Fabia was not about to confess to receiving visions from Xaran. “I know Stralg abducted my mother. Now I know why. Also, I knew his uncles, and his aunt, and my brother Benard used Stralg’s likeness in a mosaic. Please can he be unchained? You know he can’t escape.”

The Mutineer said, “Loose the pup, Huntleader. Your father is dying, my lady. The council will have to choose a new doge, and this trash started mincing around like a prince of the blood. I didn’t think the elders would be insane enough to elect him by themselves, but the Fist might force them. We removed the temptation.”

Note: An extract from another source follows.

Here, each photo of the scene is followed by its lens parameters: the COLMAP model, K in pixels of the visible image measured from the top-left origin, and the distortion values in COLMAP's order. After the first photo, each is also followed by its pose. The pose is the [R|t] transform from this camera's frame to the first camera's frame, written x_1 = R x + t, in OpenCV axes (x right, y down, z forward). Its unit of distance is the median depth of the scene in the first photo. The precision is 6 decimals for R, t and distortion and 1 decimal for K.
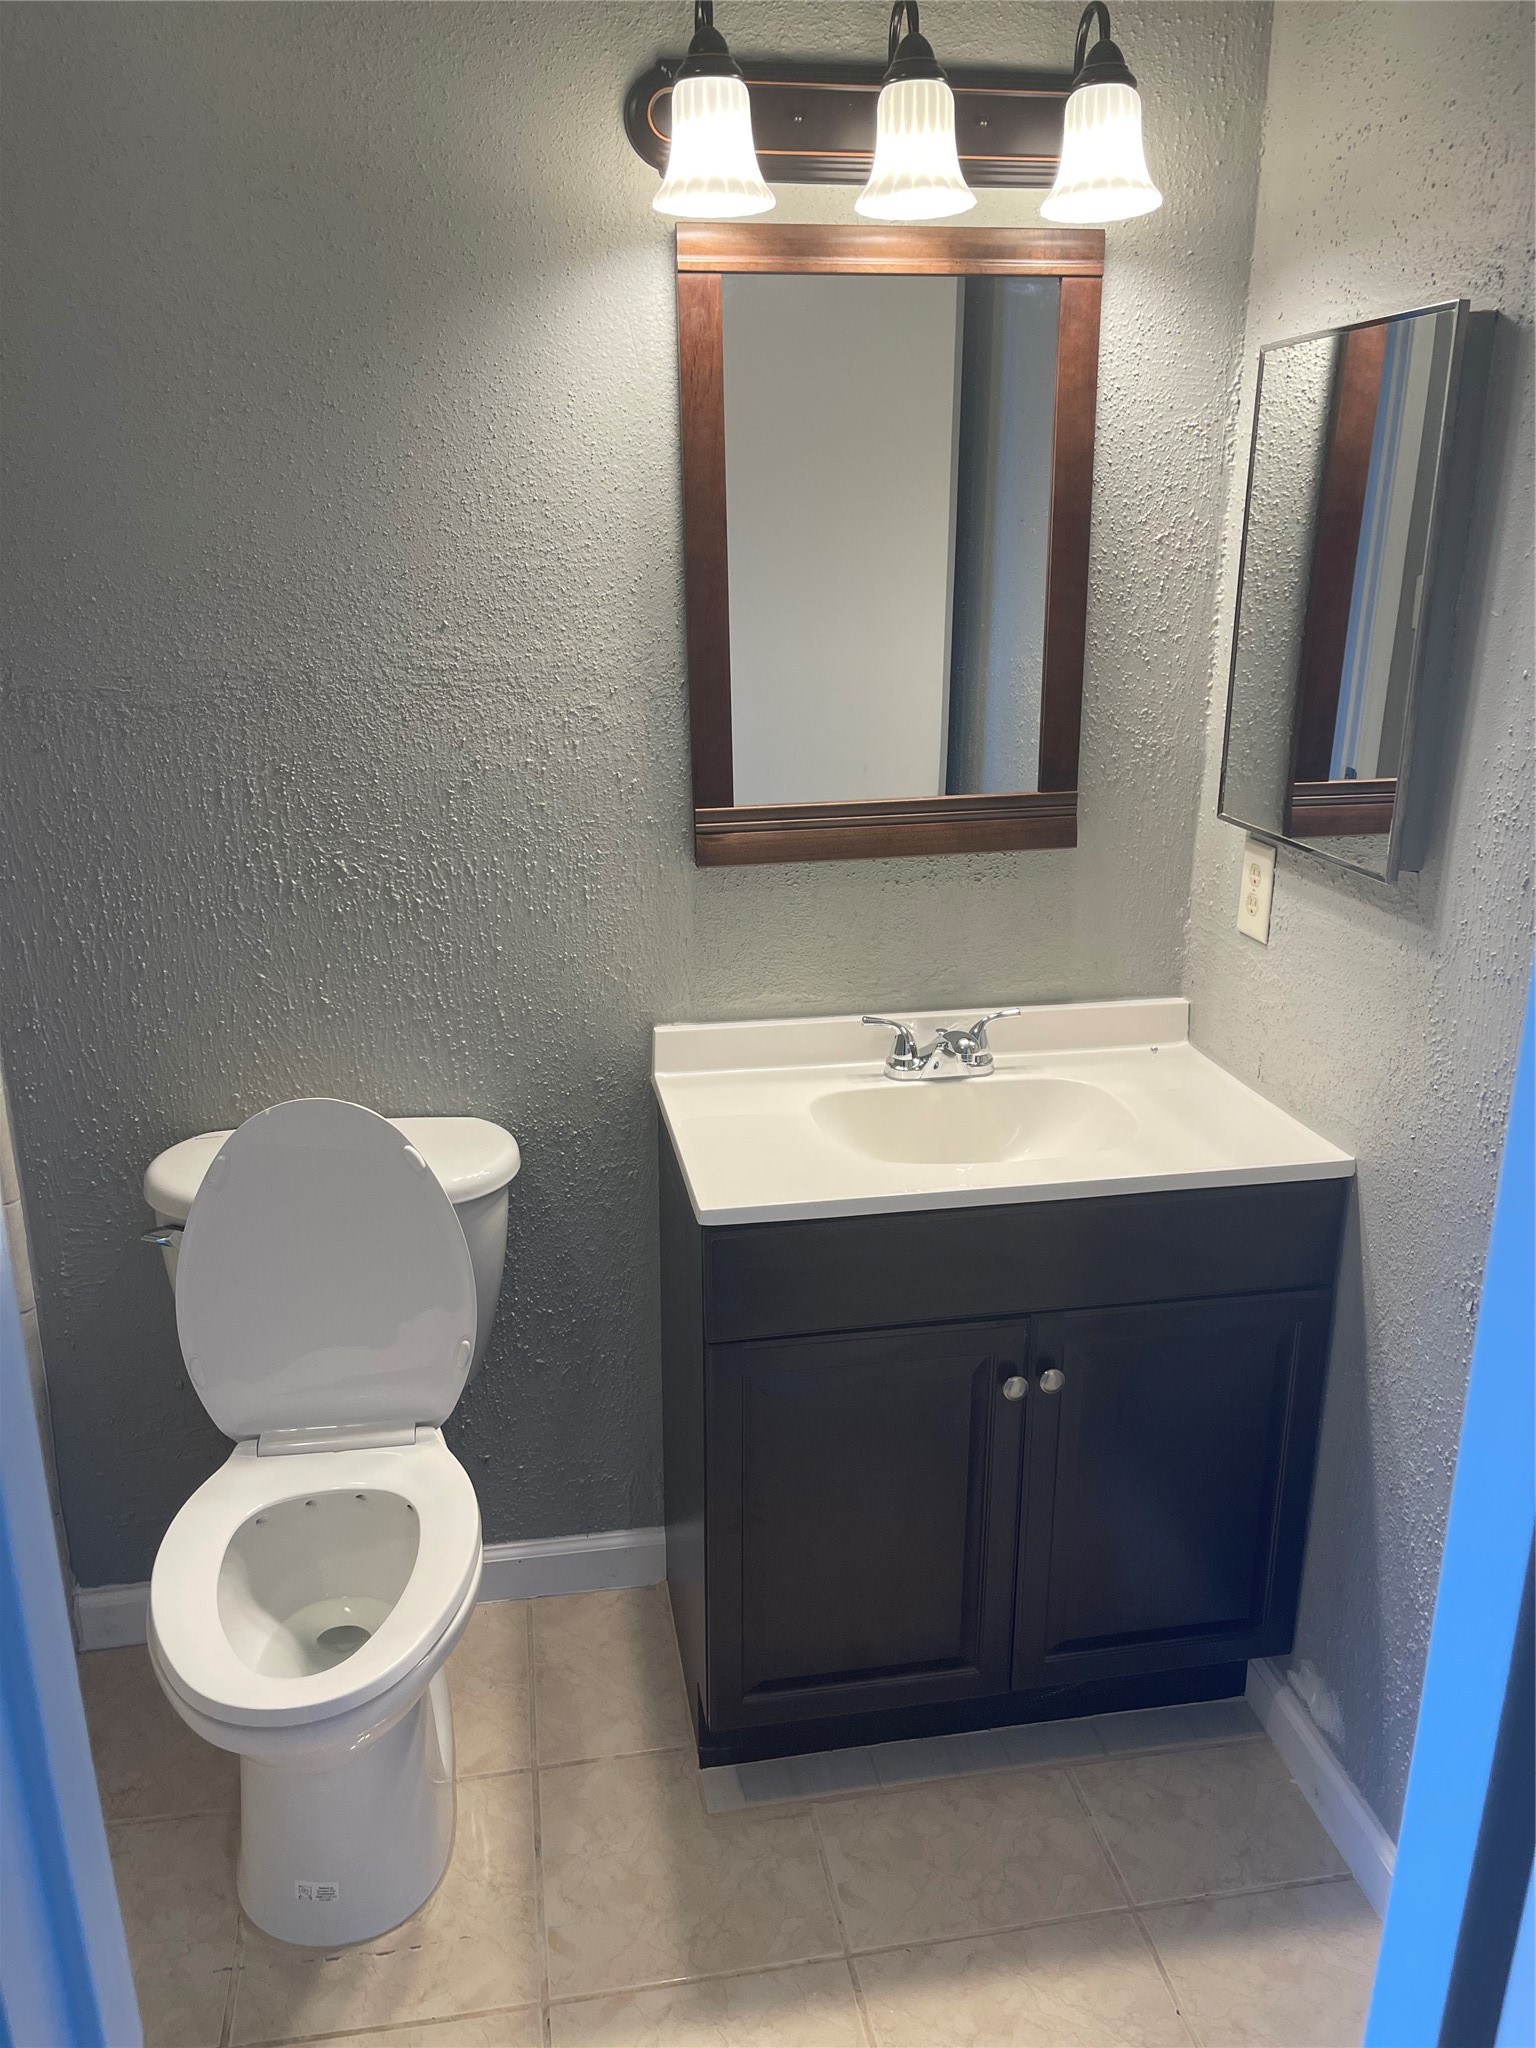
lens RADIAL K [[1542.7, 0, 780.5], [0, 1542.7, 1019.2], [0, 0, 1]] dist [0.056658, -0.082285]
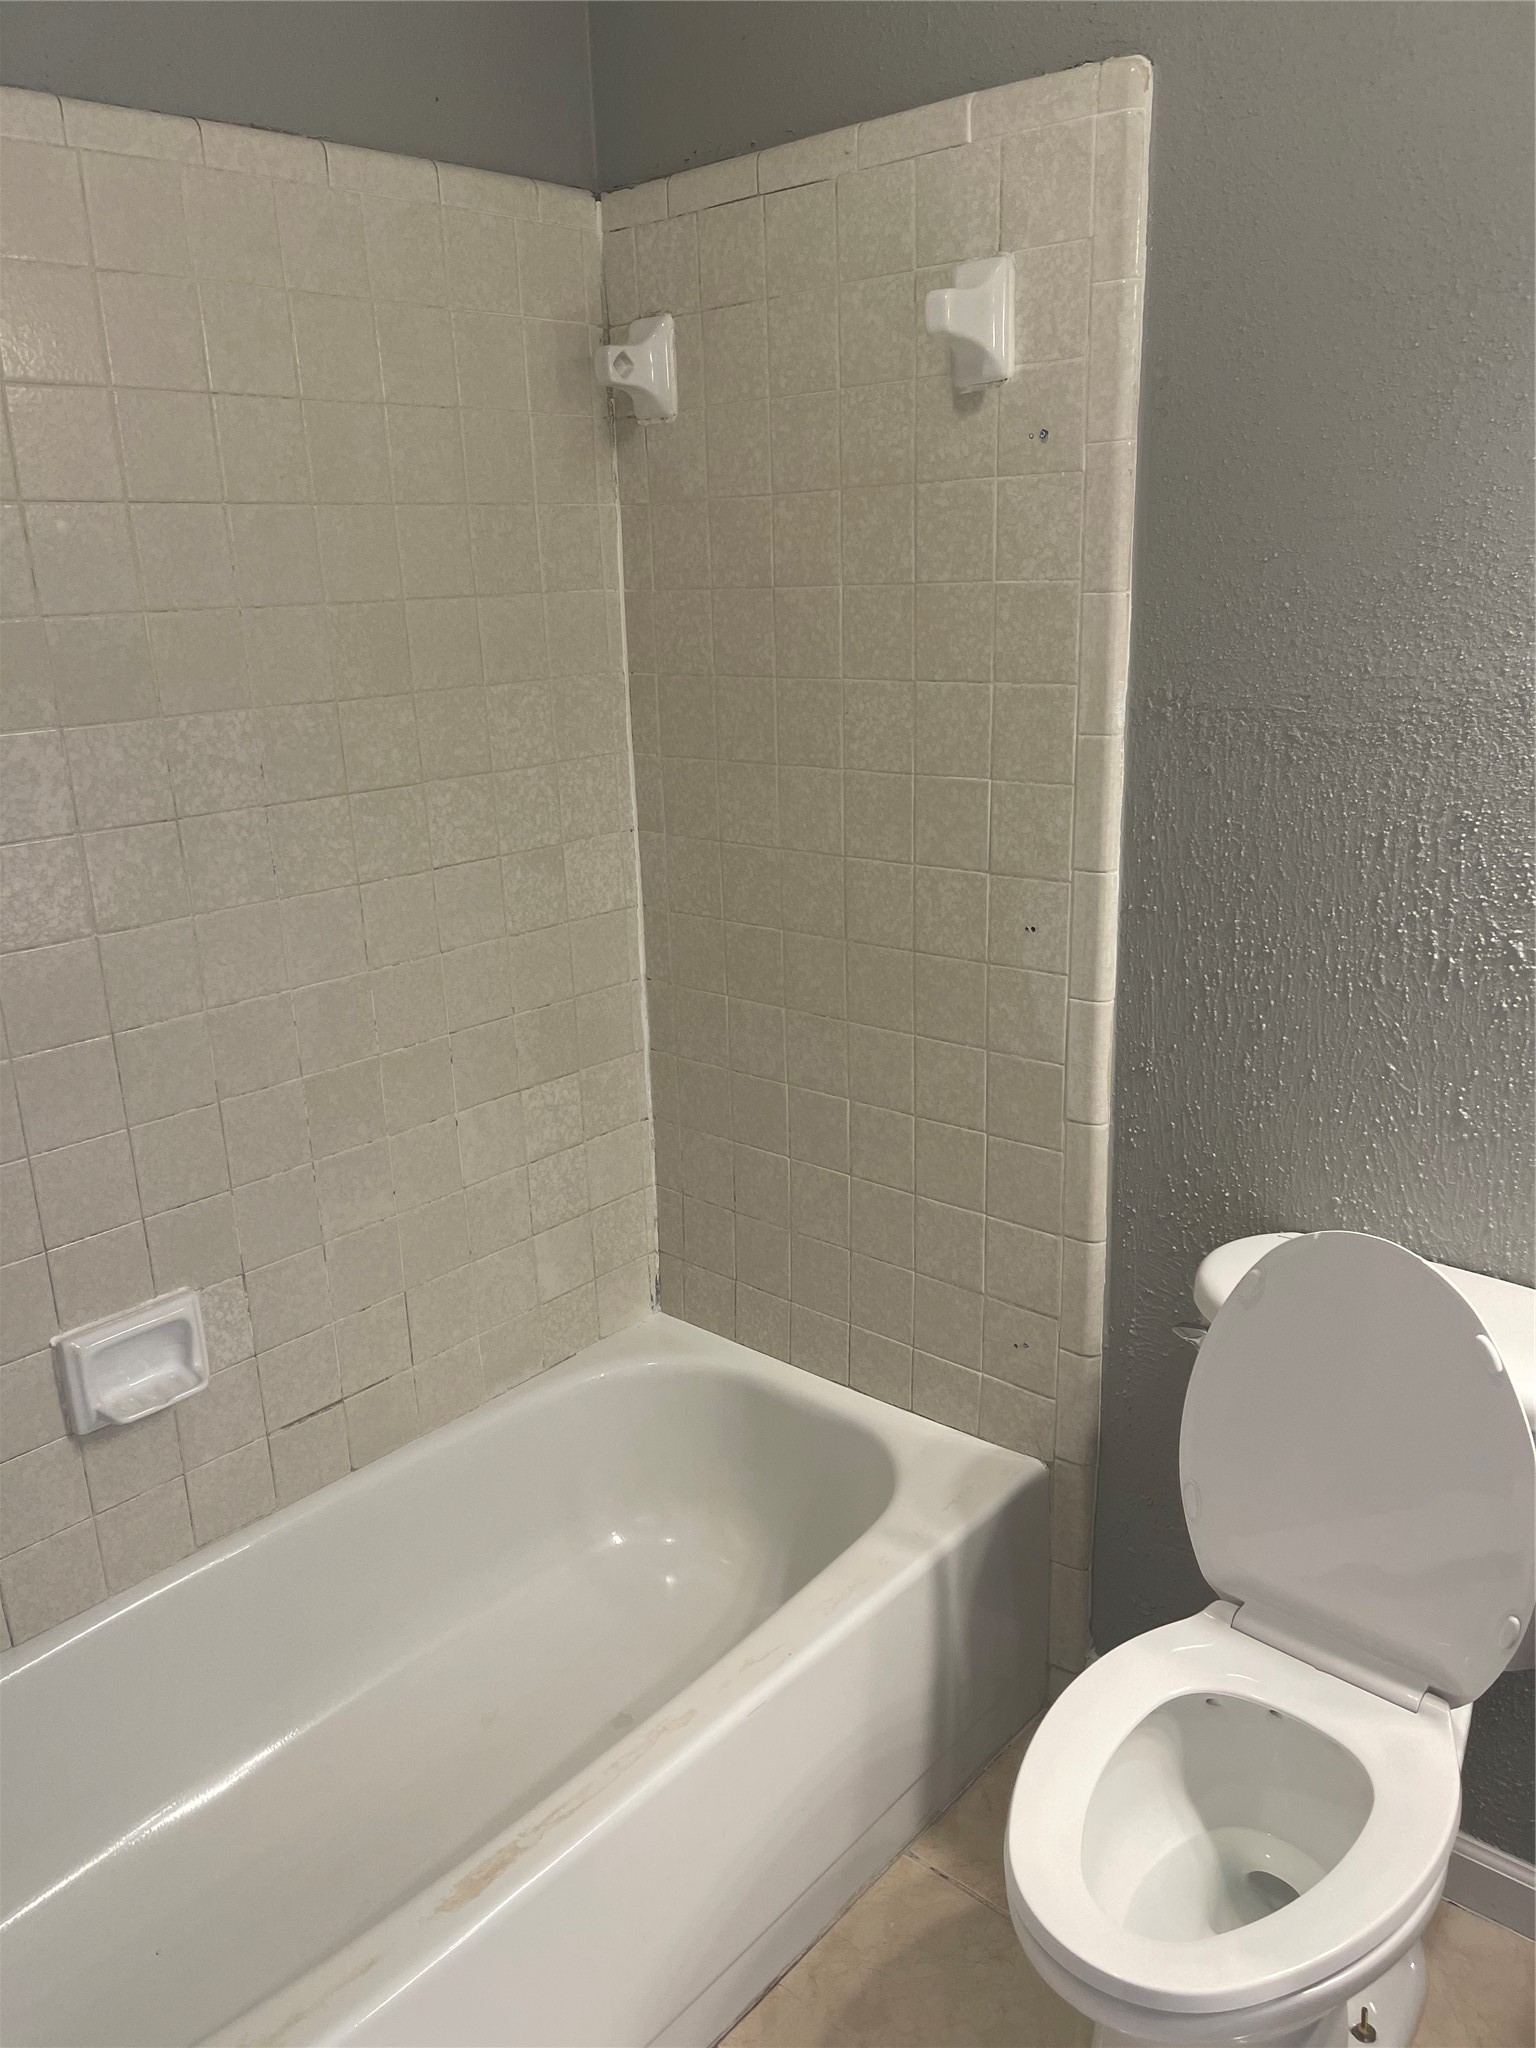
lens RADIAL K [[1542.7, 0, 769.2], [0, 1542.7, 1032.1], [0, 0, 1]] dist [0.056658, -0.082285]
pose [[0.610069, 0.198669, -0.767037, 0.088896], [-0.201440, 0.975138, 0.092351, -0.057000], [0.766314, 0.098171, 0.634921, 0.241624]]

“He wants to use me to trap my father!” Chies snapped. The boy’s loyalties were a bit confused, perhaps. Understandably.

Cavotti said, “He has grandiose ideas of his own worth. He imagines his sire would bother to cross a street to rescue him.”

“If you saw him as a political token, then the Fist may as well,” Fabia said, aware that she was now the one poking sticks at bears.

Dantio intervened with the question that had to be asked. “Has our father named a successor, my lord?”

Cavotti chuckled. “Apparently he did. He was asked, not long ago. To everyone’s surprise he rallied enough to cast the dead man’s vote.”

“And?”

“He said, ‘The Winner!’” Thanks to his beetling brows, the big man’s smile was more fearsome than most glowers Fabia had ever met. “Perhaps he meant Stralg. I doubt that he meant lord Chies.”

“Then the elders will decide,” she said. “Since we offer them a wider choice now, may our half-brother accompany us to Celebre?”

“Si’ down, all of you,” Cavotti growled. And, as Chies’s chains clattered to the floor, “You, too, boy. Eat if you’re hungry. My lady, Celebre is in the middle of Stralg country. You are escaped hostages. You realize the danger you will be in if you surface here?” He looked to Orlad. “You, especially. No Florengian enters Celebre now with a brass collar on. Understand?”

Orlad nodded. “I will risk this.”

“We all will,” Dantio said.

“Your necks are your business,” Cavotti said, shrugging. “Your loyalty I cannot doubt, but the bastard I will not trust. He stays here. You can leave with me. I will turn you over to people who will try to get you into Celebre. No guarantees. If you do get in there, though, for gods’ sake keep your heads down.”

Chies, who was eating with both hands, found room in his mouth to say, “He wants to use you to lure my… to lure the Fist into Celebre so he can burn it down, like he did with Miona.”

Fabia had wondered that earlier, but remarked, “I think your father is too clever to fall into the same trap twice, Chies.” However, she suspected the Mutineer might be cleverer still.